B.J. Novak (who also wrote and directed Vengeance) gets the most laughs, but he nails the dramatic beats as well. As he watches videos and learns more about his “girlfriend”, he slowly grows to love the girl he maybe should have gotten to know better. Issa Rae (Little) plays his boss and, while I’m also unfamiliar with her work, she is very charismatic and likeable. Every phone call between her and Novak has really good comedic chemistry. I get the sense that the two actors are perhaps friends in real life and, as a result, their interactions just feel so genuine. Let’s not forget Abeline’s whole family: her brothers, sisters, mother and grandmother – they’re all just so natural. The casting of this movie is immaculate.

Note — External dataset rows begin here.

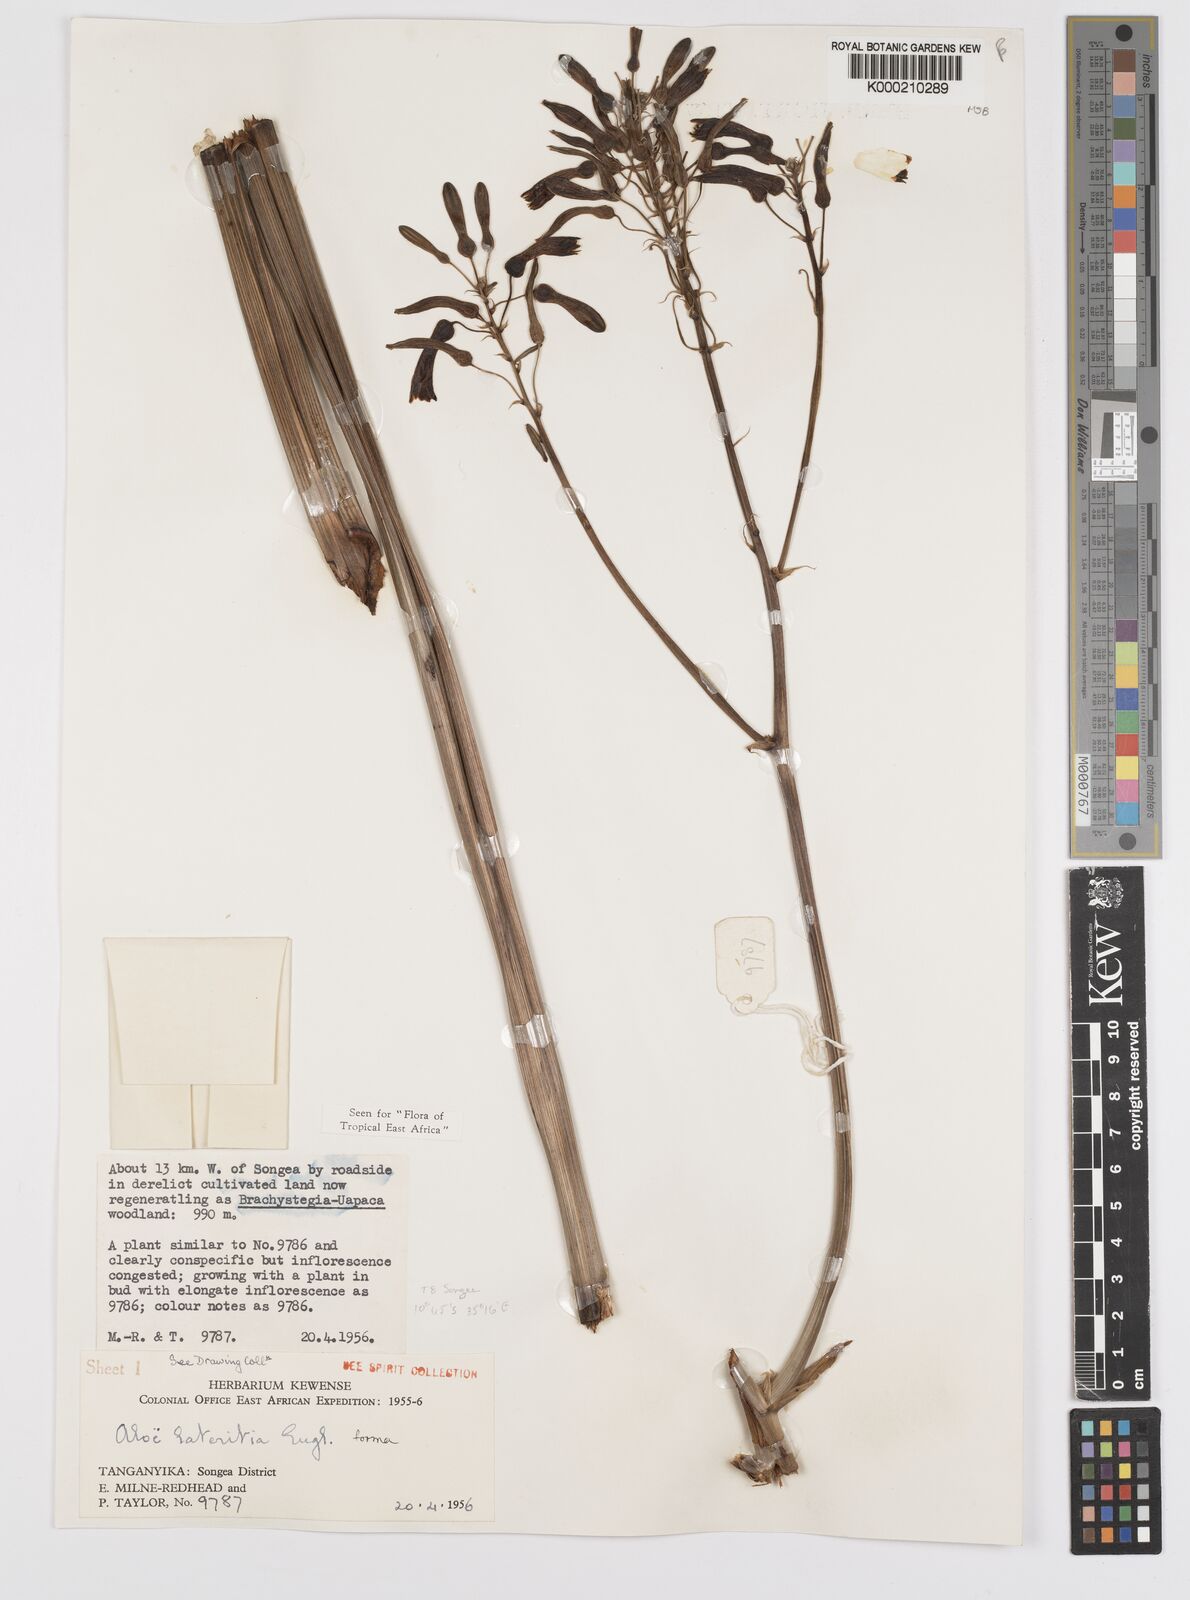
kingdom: Plantae
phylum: Tracheophyta
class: Liliopsida
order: Asparagales
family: Asphodelaceae
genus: Aloe
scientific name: Aloe lateritia
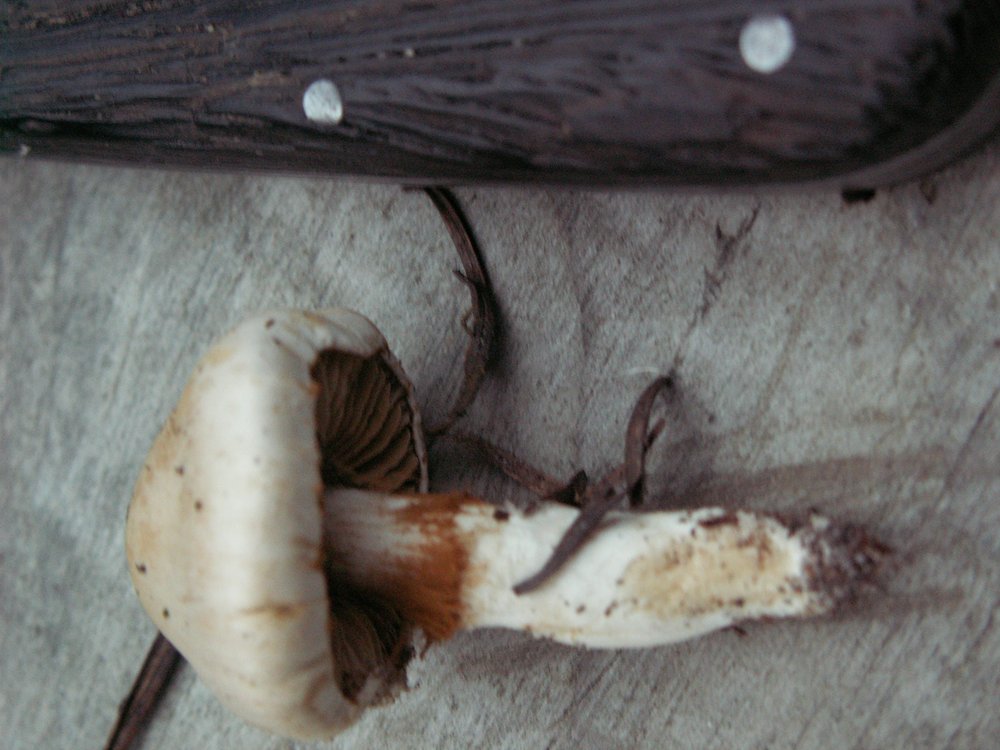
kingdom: Fungi
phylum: Basidiomycota
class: Agaricomycetes
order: Agaricales
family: Cortinariaceae
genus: Thaxterogaster
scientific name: Thaxterogaster leucoluteolus
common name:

The weakest link of Vengeance is its murder mystery. It’s underwhelming. I remember suspecting in my head, “I hope they don’t go with ‘so and so’” as the big reveal – and then I was right. I wonder if Novak thought of leaving the mystery to be ambiguous, but then just got nervous and felt like he needed closure. I thought about a great dark comedy – Three Billboards Outside Ebbing, Missouri, which is quite a lot darker than Vengeance, but just as funny. Anyways, I liked how Three Billboards… took an open-ended approach; the mystery is kind of irrelevant and the ambiguous ending worked. Vengeance could’ve gotten away with a similar approach, considering the whodunnit isn’t that compelling and doesn’t necessarily require answers.
I’ve barely scratched the surface of what’s on B.J Novak’s mind. He takes a big swing by trying to include as much story coverage as he can in Vengeance. Does he sometimes overreach? Perhaps, but I will never fault a movie or its filmmaker for ambition. And, I learned a few things I never really thought about before watching this movie. Many people have been to a Six Flags amusement park, but has anyone actually stopped to ask what those six flags represent? Vengeance gives quite an insightful reveal on that.
I have no familiarity with B.J Novak (people know him from The Mindy Project and the American version of The Office – both shows I don’t watch). Considering this is his first movie, his filmmaking career is off to a great start. But seriously, B.J., call up John Mayer. I’m not one for remakes, but I think that Swingers remake could be great.